Une substance cancérigène sur les rats
Le 1,4-Diaxone est-il dangereux pour la santé ? Difficile de l'affirmer. Selon l'Agency for Toxic Substances and Disease Registry (ATSDR), une agence fédérale de santé publique au sein du département américain de la Santé : "Les études disponibles en nombre limité n’indiquent pas si le 1,4-dioxane cause le cancer chez les humains."
Des rats et des souris de laboratoire ayant bu de l’eau contenant du 1,4-dioxane pendant la plus grande partie de leur vie ont développé le cancer du foie ; les rats ont également développé le cancer à l’intérieur du nez.
Agency for Toxic Substances and Disease Registry
Pour autant, sur des rats et des souris, les études tendent à montrer que le 1,4-dioxane pourrait être à l'origine de cancer. "Les chercheurs sont en train de débattre si les résultats chez les rats et les souris s’appliquent aux situations dans lesquelles les personnes sont fréquemment exposées", indique l'ATSDR et de conclure : "Le ministère de la Santé et des Services humanitaires (DHHS) a
déterminé qu’il était raisonnable de prévoir que le 1,4-dioxane soit une substance cancérogène pour les humains."
Des seuils maximaux très différents
Faut-il s'inquiéter de ces résidus trouvés dans les eaux de la région ? Là encore, impossible d'être catégorique. La France et l'Europe ne prévoient pas de seuils réglementaires. Seule l'OMS a fixé un critère de qualité à 50 µg/L pour l’eau potable. "Ce même seuil est suivi au Japon, en Nouvelle-Zélande, en Corée du Sud et au Canada", note l'Anses.
Selon ce critère, le taux prélevé en Centre-Val de Loire n'aurait rien d'inquiétant pour la santé humaine.
En raison de ses propriétés chimiques, le 1,4-dioxane est très mobile dans les sols et est susceptible de contaminer les eaux souterraines.
Rapport de l'Anses
Mais d'autres pays ont des seuils plus bas qui, appliqués à la France, feraient dépasser la région du seuil réglementaire : " Aux États-Unis, l’Environmental Protection Agency (US-EPA) préconise le seuil maximal à 0,35 µg/L pour les eaux destinées à la consommation humaine. En parallèle, 33 États ont établi des valeurs guides pour la qualité de l’eau allant de 0,25 µg/L, valeur la plus sévère pour le New Hampshire à 77 µg/L pour d’autres États."
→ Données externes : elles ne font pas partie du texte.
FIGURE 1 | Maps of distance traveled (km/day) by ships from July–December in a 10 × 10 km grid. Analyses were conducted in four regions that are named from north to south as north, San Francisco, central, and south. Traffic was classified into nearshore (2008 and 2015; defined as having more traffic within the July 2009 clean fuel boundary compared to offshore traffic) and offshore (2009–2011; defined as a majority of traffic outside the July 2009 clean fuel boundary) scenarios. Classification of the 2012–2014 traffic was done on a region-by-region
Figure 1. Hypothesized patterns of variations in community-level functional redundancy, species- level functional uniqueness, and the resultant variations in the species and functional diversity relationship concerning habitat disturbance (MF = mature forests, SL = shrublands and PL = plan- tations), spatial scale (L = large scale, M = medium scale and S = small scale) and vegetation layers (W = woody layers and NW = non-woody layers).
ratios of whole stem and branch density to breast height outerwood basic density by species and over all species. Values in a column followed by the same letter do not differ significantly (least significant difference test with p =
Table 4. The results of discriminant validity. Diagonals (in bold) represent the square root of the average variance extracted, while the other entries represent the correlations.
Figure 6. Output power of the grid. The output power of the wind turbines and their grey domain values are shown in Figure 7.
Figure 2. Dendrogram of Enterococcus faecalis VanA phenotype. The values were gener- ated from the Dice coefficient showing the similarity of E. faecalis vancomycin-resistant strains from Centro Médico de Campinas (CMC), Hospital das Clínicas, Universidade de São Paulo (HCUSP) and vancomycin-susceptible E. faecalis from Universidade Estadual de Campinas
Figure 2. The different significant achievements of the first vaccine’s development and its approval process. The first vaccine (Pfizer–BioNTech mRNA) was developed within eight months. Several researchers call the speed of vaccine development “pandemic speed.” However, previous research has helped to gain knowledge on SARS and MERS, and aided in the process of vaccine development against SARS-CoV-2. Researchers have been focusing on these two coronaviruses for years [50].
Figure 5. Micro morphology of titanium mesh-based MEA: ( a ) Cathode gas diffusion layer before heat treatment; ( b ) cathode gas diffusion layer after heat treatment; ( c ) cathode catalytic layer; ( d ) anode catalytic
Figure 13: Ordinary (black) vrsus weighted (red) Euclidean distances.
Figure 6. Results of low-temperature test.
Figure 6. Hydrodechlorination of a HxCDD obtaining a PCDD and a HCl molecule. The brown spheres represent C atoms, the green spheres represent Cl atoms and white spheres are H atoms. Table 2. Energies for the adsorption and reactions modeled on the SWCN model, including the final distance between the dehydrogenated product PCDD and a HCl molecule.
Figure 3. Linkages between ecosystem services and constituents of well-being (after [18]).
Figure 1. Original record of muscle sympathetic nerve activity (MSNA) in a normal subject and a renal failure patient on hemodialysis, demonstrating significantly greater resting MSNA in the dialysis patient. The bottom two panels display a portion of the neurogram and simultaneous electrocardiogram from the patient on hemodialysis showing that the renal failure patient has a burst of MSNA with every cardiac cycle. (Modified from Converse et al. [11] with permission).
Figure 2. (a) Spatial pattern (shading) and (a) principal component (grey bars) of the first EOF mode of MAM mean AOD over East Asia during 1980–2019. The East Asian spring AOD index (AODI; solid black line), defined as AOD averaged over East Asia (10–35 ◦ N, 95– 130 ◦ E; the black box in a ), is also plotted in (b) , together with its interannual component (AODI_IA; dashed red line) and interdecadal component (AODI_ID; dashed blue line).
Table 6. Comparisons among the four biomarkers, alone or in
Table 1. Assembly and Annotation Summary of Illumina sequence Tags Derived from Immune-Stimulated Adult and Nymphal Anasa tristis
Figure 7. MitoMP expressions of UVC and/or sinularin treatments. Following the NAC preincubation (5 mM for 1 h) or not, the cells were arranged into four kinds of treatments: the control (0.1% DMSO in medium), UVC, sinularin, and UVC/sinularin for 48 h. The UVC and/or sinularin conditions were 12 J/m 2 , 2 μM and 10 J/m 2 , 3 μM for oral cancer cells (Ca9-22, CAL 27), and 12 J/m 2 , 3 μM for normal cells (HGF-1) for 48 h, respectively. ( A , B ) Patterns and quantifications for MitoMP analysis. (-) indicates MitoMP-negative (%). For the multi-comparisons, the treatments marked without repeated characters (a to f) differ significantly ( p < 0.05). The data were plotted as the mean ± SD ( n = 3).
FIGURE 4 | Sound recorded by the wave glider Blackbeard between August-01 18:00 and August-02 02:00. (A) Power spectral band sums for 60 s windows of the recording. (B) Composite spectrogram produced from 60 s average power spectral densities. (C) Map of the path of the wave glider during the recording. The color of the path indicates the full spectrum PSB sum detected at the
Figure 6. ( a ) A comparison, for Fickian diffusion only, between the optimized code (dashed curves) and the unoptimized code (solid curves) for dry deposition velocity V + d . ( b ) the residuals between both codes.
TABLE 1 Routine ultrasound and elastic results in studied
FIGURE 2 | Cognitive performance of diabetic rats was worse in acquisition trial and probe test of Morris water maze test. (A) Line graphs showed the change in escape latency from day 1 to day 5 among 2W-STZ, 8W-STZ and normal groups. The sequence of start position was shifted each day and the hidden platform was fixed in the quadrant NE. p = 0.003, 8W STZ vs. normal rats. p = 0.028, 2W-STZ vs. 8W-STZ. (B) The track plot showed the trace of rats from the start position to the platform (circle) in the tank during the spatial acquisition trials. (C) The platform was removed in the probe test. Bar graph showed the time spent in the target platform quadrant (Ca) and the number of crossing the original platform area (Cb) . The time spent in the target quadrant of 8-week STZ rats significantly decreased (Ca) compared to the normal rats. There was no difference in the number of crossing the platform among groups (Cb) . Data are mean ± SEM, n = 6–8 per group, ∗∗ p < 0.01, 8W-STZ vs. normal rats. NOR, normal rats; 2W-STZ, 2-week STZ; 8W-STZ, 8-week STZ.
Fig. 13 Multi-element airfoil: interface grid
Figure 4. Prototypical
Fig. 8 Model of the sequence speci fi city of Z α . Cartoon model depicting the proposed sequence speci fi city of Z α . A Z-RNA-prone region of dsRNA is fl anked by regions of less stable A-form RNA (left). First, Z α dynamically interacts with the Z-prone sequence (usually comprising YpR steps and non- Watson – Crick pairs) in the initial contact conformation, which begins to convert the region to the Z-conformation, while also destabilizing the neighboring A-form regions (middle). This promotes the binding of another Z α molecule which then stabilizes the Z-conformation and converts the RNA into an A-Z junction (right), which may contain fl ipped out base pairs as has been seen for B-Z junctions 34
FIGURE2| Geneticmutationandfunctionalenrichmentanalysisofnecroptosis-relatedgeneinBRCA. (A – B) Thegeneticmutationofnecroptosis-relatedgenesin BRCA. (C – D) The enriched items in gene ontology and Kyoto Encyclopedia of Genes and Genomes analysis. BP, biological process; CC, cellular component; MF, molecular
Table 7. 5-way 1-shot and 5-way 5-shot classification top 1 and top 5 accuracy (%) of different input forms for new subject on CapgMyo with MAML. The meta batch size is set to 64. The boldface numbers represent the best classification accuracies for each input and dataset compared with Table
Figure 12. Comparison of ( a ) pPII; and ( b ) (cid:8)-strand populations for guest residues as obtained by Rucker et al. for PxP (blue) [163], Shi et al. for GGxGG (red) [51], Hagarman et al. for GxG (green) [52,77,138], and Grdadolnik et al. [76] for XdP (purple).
Reste que pour le Xavier Dauchy, il est trop tôt pour s'inquiéter : "En l'absence de consensus, il est difficile de se prononcer", explique Xavier Dauchy. Dans les prochains mois, des toxicologues devront se pencher sur le sujet pour tenter de fixer un seuil réglementaire. "Avant de m'inquiéter, je préfère attendre de voir ce que trancheront les toxicologues sur la question".